And perhaps, she reflected, that was the essence of his charm.
Maximo Luis Sedano’s sedan braked to a stop in a swirl of dust. He bounded from the car, strode toward the porch, shouting names, a wide grin on his face. He gently gathered his mother in his arms, kissed her on both her cheeks and forehead, kissed each hand, knelt to look into her face.
Mercedes didn’t hear what he said; he spoke only for his mother’s ears. When she looked away from Maximo and his mother she was surprised to see Maximo’s wife climbing the steps to the porch. Maximo’s wife—just what was her name?—condemned forever to be invisible in the glare of the great man’s spotlight.

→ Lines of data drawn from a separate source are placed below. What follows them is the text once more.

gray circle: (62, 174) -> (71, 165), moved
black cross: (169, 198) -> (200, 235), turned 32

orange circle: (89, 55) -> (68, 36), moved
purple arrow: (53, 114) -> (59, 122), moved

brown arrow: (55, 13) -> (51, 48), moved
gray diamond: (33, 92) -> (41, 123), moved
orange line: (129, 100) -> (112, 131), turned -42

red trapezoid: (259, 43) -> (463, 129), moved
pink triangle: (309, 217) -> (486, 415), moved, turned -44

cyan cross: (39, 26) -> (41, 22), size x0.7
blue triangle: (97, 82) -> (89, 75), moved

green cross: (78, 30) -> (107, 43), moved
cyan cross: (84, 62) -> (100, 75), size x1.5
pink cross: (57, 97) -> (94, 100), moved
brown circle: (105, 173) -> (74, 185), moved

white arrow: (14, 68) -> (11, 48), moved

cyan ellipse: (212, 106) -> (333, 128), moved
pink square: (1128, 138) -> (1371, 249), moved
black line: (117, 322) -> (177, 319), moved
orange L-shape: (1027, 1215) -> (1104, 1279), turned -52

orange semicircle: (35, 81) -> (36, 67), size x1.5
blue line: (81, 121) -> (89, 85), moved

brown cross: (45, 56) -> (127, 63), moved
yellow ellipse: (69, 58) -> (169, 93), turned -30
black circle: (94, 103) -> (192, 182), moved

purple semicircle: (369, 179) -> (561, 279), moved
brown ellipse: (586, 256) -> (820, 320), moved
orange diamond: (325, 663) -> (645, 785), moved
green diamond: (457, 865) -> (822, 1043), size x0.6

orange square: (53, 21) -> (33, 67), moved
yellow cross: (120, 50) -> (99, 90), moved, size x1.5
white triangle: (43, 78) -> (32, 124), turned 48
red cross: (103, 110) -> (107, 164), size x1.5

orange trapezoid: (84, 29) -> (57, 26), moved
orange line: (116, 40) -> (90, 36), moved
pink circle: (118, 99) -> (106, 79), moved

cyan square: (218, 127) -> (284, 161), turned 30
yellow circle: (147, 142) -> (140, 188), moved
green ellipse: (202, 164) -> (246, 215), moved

Another dominant personality—the Sedanos certainly produced their share of those—Maximo was a prisoner of his birth. Cuba was far too small for him. Amazingly, because
life rarely works out just right, he had found one of the few occupations in Castro’s Cuba that allowed him to travel, to play on a wider field. As finance minister he routinely visited the major capitals of Europe, Central and South America.
Just now he gave his mother a gift, which he opened for her as his sisters leaned forward expectantly, trying to see.
French chocolates! He opened the box and let his mother select one, then passed the rare delicacy around to all.
The sisters stared at the box, rubbed their fingers across the metallic paper, sniffed the delicious scent, then finally, reluctantly, selected one candy and passed the box on.
One of the sisters’ husbands whispered to the other, just loud enough for Mercedes to overhear: “Would you look at that? We ate potatoes and plantains last month, all month, and were lucky to get them.”
The other brother-in-law whispered back, “For three days last week we had absolutely nothing. My brother brought us a fish.”
“Well, the dons in government are doing all right. That’s the main thing.”
Mercedes sat listening to the babble of voices, idly comparing Maximo’s clean, white hands to those of the sisters’ husbands, rough, callused, work-hardened. If the men were different, the women weren’t. Maximo’s wife wore a chic, fashionable French dress as she sat now with Dona Maria’s daughters, whispering with them, but inside the clothes she was still one of them in a way that Maximo would never be again. He had traveled too far, grown too big … .
Mercedes was thinking these thoughts when Hector arrived, walking along the road. Even Maximo stopped talking to one of his brothers, the doctor, when he saw Hector coming up the path to the porch.
“Happy birthday, Mima.”
Hector, Jesuit priest, politician, revolutionary … he spoke softly to his mother, kissed her cheek, shook Maximo’s hand, looked him in the eye as he ate a chocolate,
kissed each of his sisters and touched the arms and hands of their husbands and his brothers, the doctor and the automobile mechanic.
Ocho was watching Hector, waiting for him to reach for his hand, his lips quivering.
Mercedes couldn’t quite believe what she was seeing, Hector hugging Ocho, holding him and rocking back and forth, the young man near tears.
Then the moment passed.
Hector refused to release his grip on his brother, led him to Dona Maria, gently made him sit at her feet and placed her hands in his.
Ah, yes, Hector Sedano. If anyone could, it would be you.
“They do not appreciate you,” Maximo’s wife told him as they rode back to Havana in his car.
“They are so ignorant,” she added, slightly embarrassed that she and her husband should have to spend an evening with peasants in such squalid surroundings.
Of course, they were his family and one had duties, but still … He had worked so hard to earn his standing and position, it was appalling that he should have to make a pilgrimage back to such squalor.
And his relatives! The old woman, the sisters … crippled, ignorant, dirty, uncouth … it was all a bit much.